Salt Security is the pioneer and leader in API security, providing a dedicated platform to secure the entire API ecosystem and the "Agentic AI Action Layer." Salt provides panoramic discovery, proactive posture governance, and intent-based threat protection to help organizations secure their most critical innovations throughout the entire API lifecycle.

What is Security Information and Event Management (SIEM)?

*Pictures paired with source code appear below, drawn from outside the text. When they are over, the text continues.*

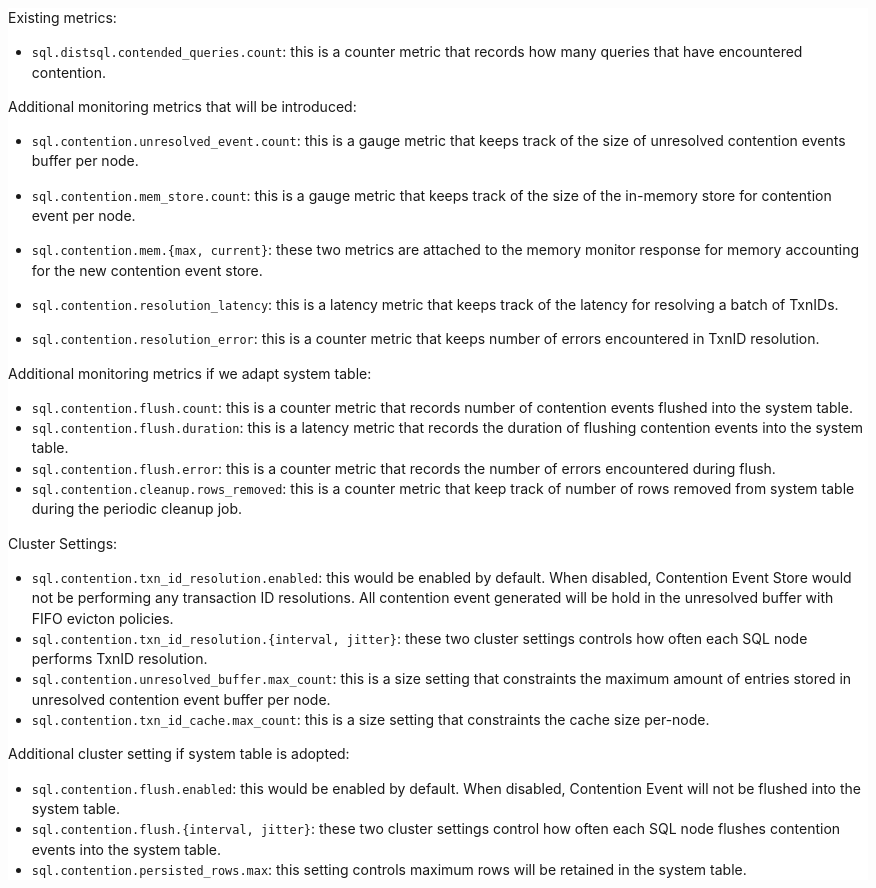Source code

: Existing metrics:

* `sql.distsql.contended_queries.count`: this is a counter metric that records
  how many queries that have encountered contention.

  

Additional monitoring metrics that will be introduced:

* `sql.contention.unresolved_event.count`: this is a gauge metric that keeps
  track of the size of unresolved contention events buffer per node.
* `sql.contention.mem_store.count`: this is a gauge metric that keeps track
  of the size of the in-memory store for contention event per node.
  
* `sql.contention.mem.{max, current}`: these two metrics are attached to the
  memory monitor response for memory accounting for the new contention event
  store.
* `sql.contention.resolution_latency`: this is a latency metric that keeps
  track of the latency for resolving a batch of TxnIDs.
* `sql.contention.resolution_error`: this is a counter metric that keeps
  number of errors encountered in TxnID resolution.

Additional monitoring metrics if we adapt system table:

* `sql.contention.flush.count`: this is a counter metric that records number of
  contention events flushed into the system table.
* `sql.contention.flush.duration`: this is a latency metric that records the
  duration of flushing contention events into the system table.
* `sql.contention.flush.error`: this is a counter metric that records the
  number of errors encountered during flush.
* `sql.contention.cleanup.rows_removed`: this is a counter metric that keep
  track of number of rows removed from system table during the periodic cleanup
  job.


Cluster Settings:

* `sql.contention.txn_id_resolution.enabled`: this would be enabled by default.
  When disabled, Contention Event Store would not be performing any transaction
  ID resolutions. All contention event generated will be hold in the unresolved
  buffer with FIFO evicton policies.
* `sql.contention.txn_id_resolution.{interval, jitter}`: these two cluster
  settings controls how often each SQL node performs TxnID resolution.
* `sql.contention.unresolved_buffer.max_count`: this is a size setting that
  constraints the maximum amount of entries stored in unresolved contention
  event buffer per node.
* `sql.contention.txn_id_cache.max_count`: this is a size setting that
  constraints the  cache size per-node. 
  

Additional cluster setting if system table is adopted:

* `sql.contention.flush.enabled`: this would be enabled by default. When
  disabled, Contention Event will not be flushed into the system table.
* `sql.contention.flush.{interval, jitter}`: these two cluster settings control
  how often each SQL node flushes contention events into the system table.
* `sql.contention.persisted_rows.max`: this setting controls maximum rows
  will be retained in the system table.
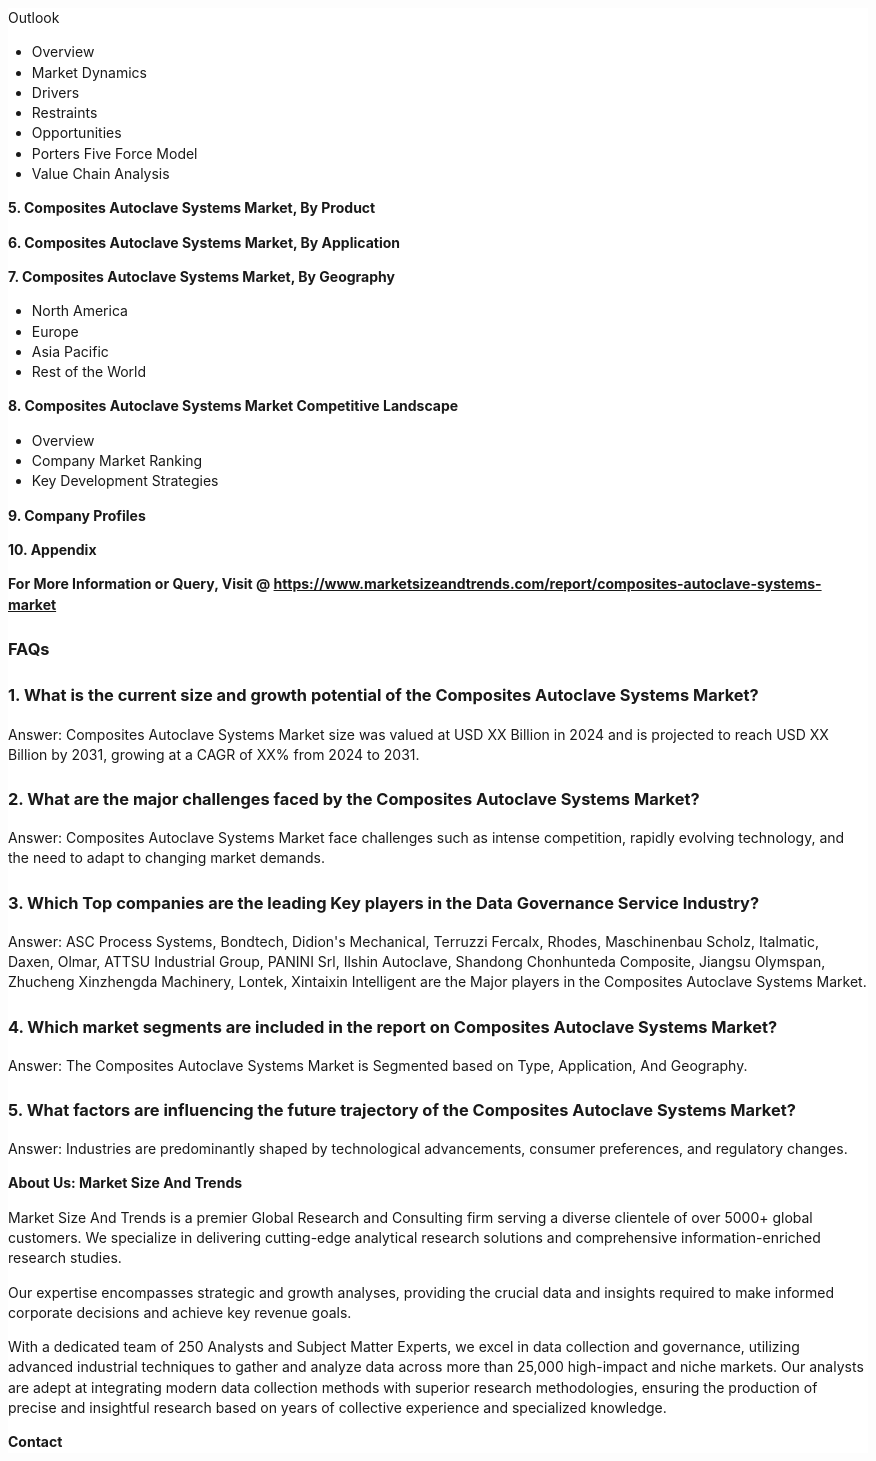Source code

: Outlook</span></strong></p></div><div class="" data-test-id=""><ul><li><span class="">Overview</span></li><li><span class="">Market Dynamics</span></li><li><span class="">Drivers</span></li><li><span class="">Restraints</span></li><li><span class="">Opportunities</span></li><li><span class="">Porters Five Force Model</span></li><li><span class="">Value Chain Analysis</span></li></ul></div><div class="" data-test-id=""><p><strong><span class="">5. Composites Autoclave Systems Market, By Product</span></strong></p></div><div class="" data-test-id=""><p><strong><span class="">6. Composites Autoclave Systems Market, By Application</span></strong></p></div><div class="" data-test-id=""><p><strong><span class="">7. Composites Autoclave Systems Market, By Geography</span></strong></p></div><div class="" data-test-id=""><ul><li><span class="">North America</span></li><li><span class="">Europe</span></li><li><span class="">Asia Pacific</span></li><li><span class="">Rest of the World</span></li></ul></div><div class="" data-test-id=""><p><strong><span class="">8. Composites Autoclave Systems Market Competitive Landscape</span></strong></p></div><div class="" data-test-id=""><ul><li><span class="">Overview</span></li><li><span class="">Company Market Ranking</span></li><li><span class="">Key Development Strategies</span></li></ul></div><div class="" data-test-id=""><p><strong><span class="">9. Company Profiles</span></strong></p></div><div class="" data-test-id=""><p><strong><span class="">10. Appendix</span></strong></p></div><div class="" data-test-id=""><p><strong><span class="">For More Information or Query, Visit @ <a href="https://www.marketsizeandtrends.com/report/composites-autoclave-systems-market" target="_blank">https://www.marketsizeandtrends.com/report/composites-autoclave-systems-market</a></span></strong></p></div><div class="" data-test-id=""><div class="article-main__content" data-test-id="publishing-text-block"><h3><strong><span class="">FAQs</span></strong></h3></div><div class="article-main__content" data-test-id="publishing-text-block"><h3><span class="">1. What is the current size and growth potential of the Composites Autoclave Systems Market?</span></h3></div><div class="article-main__content" data-test-id="publishing-text-block"><p><span class="font-[700]">Answer</span><span class="">: Composites Autoclave Systems Market size was valued at USD XX Billion in 2024 and is projected to reach USD XX Billion by 2031, growing at a CAGR of XX% from 2024 to 2031.</span></p></div><div class="article-main__content" data-test-id="publishing-text-block"><h3><span class="">2. What are the major challenges faced by the Composites Autoclave Systems Market?</span></h3></div><div class="article-main__content" data-test-id="publishing-text-block"><p><span class="font-[700]">Answer</span><span class="">: Composites Autoclave Systems Market face challenges such as intense competition, rapidly evolving technology, and the need to adapt to changing market demands.</span></p></div><div class="article-main__content" data-test-id="publishing-text-block"><h3><span class="">3. Which Top companies are the leading Key players in the Data Governance Service Industry?</span></h3></div><div class="article-main__content" data-test-id="publishing-text-block"><p><span class="font-[700]">Answer</span><span class="">: ASC Process Systems, Bondtech, Didion's Mechanical, Terruzzi Fercalx, Rhodes, Maschinenbau Scholz, Italmatic, Daxen, Olmar, ATTSU Industrial Group, PANINI Srl, Ilshin Autoclave, Shandong Chonhunteda Composite, Jiangsu Olymspan, Zhucheng Xinzhengda Machinery, Lontek, Xintaixin Intelligent are the Major players in the Composites Autoclave Systems Market.</span></p></div><div class="article-main__content" data-test-id="publishing-text-block"><h3><span class="">4. Which market segments are included in the report on Composites Autoclave Systems Market?</span></h3></div><div class="article-main__content" data-test-id="publishing-text-block"><p><span class="font-[700]">Answer</span><span class="">: The Composites Autoclave Systems Market is Segmented based on Type, Application, And Geography.</span></p></div><div class="article-main__content" data-test-id="publishing-text-block"><h3><span class="">5. What factors are influencing the future trajectory of the Composites Autoclave Systems Market?</span></h3></div><div class="article-main__content" data-test-id="publishing-text-block"><p><span class="font-[700]">Answer:</span><span class="">&nbsp;Industries are predominantly shaped by technological advancements, consumer preferences, and regulatory changes.</span></p></div><p><strong><span class="">About Us: Market Size And Trends</span></strong></p></div><div class="" data-test-id=""><p><span class="">Market Size And Trends is a premier Global Research and Consulting firm serving a diverse clientele of over 5000+ global customers. We specialize in delivering cutting-edge analytical research solutions and comprehensive information-enriched research studies.</span></p></div><div class="" data-test-id=""><p><span class="">Our expertise encompasses strategic and growth analyses, providing the crucial data and insights required to make informed corporate decisions and achieve key revenue goals.</span></p></div><div class="" data-test-id=""><p><span class="">With a dedicated team of 250 Analysts and Subject Matter Experts, we excel in data collection and governance, utilizing advanced industrial techniques to gather and analyze data across more than 25,000 high-impact and niche markets. Our analysts are adept at integrating modern data collection methods with superior research methodologies, ensuring the production of precise and insightful research based on years of collective experience and specialized knowledge.</span></p></div><div class="" data-test-id=""><p><strong><span class="">Contact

Security Information and Event Management (SIEM) is a software solution that provides a centralized command center for security operations. It collects and analyzes log data from across an IT estate to help security teams identify patterns of suspicious activity and correlate disparate events into actionable threat intelligence.

What is Security Posture?

Security posture refers to the overall strength and readiness of an organization's collective security state. It encompasses the configuration of digital infrastructure, the efficacy of defensive controls, and the ability to detect, respond to, and recover from threats across the entire enterprise attack surface.

What is Shadow API?

A shadow API is an undocumented or unmanaged endpoint that operates outside the knowledge and oversight of the security team. Often created by developers for quick testing or by third-party integrations, shadow APIs create a "back door" for attackers because they lack the monitoring and protections applied to managed APIs.

What is Shadow MCP?

Shadow MCP refers to unauthorized or forgotten Model Context Protocol (MCP) servers that are deployed without the knowledge of the security team. These servers often exist in private developer repositories or internal prototypes, creating "hidden hands" that can allow AI agents to bypass formal security governance and access sensitive data.